Retail Heads Down; For Sale Signs Rise

What These, and Other Numbers, Say About the Future of the Vineyard
Is Subject of MVC Forum

By NIS KILDEGAARD

The Island economy is changing dramatically, a panel of business
leaders told a forum of the Martha's Vineyard Commission last
week, and in a discussion that was both frank and wide-ranging, they
shared numbers to back up their claims.

* Seasonal retail business is down. "If I had to venture
a guess, come Sept. 30, I would guess that the customer count, coming
through the door, is going to be down approximately 15 per cent,"
said Steve Bernier, owner of the Cronig's supermarkets in West Tisbury
and Vineyard Haven. "Earnings may be down in the range of 30 to
maybe 40 per cent, because of the tip-of-the-iceberg concept - the
fixed expenses don't change. So when the volume is off, it
isn't proportionate to the bottom line.

"Can we do enough in the off-season to compensate for this? I
don't think so."

* Real estate inventory is suddenly up, after years of
depletion under buying pressure from wealthy purchasers of second homes.
"I'm not sure what's going on right now," said
Judy Federowicz, principal broker at Landmarks Real Estate in Vineyard
Haven. After falling to a low of 230 properties on the market Islandwide
in the last quarter of 1999, inventory has jumped sharply this spring
and summer, she said. "Right now there are 400 properties on the
market," Mrs. Federowicz said. "Two hundred and one of those
are priced over $1 million."

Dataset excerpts
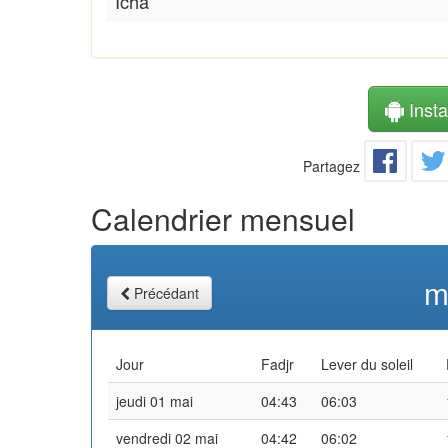
Icha
Instal
Partagez
Calendrier mensuel
m
Précédant
Jour
Fadjr
Lever du soleil
jeudi 01 mai
04:43
06:03
vendredi 02 mai
04:42
06:02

__Exercise__: In the article on the Vineyard economy, rewrite the passage from "said Steve Bernier, owner" to "of second homes.", changing "supermarkets" to "grocery stores".

__Your solution__:
said Steve Bernier, owner of the Cronig's grocery stores in West Tisbury
and Vineyard Haven. "Earnings may be down in the range of 30 to
maybe 40 per cent, because of the tip-of-the-iceberg concept - the
fixed expenses don't change. So when the volume is off, it
isn't proportionate to the bottom line.

"Can we do enough in the off-season to compensate for this? I
don't think so."

* Real estate inventory is suddenly up, after years of
depletion under buying pressure from wealthy purchasers of second homes.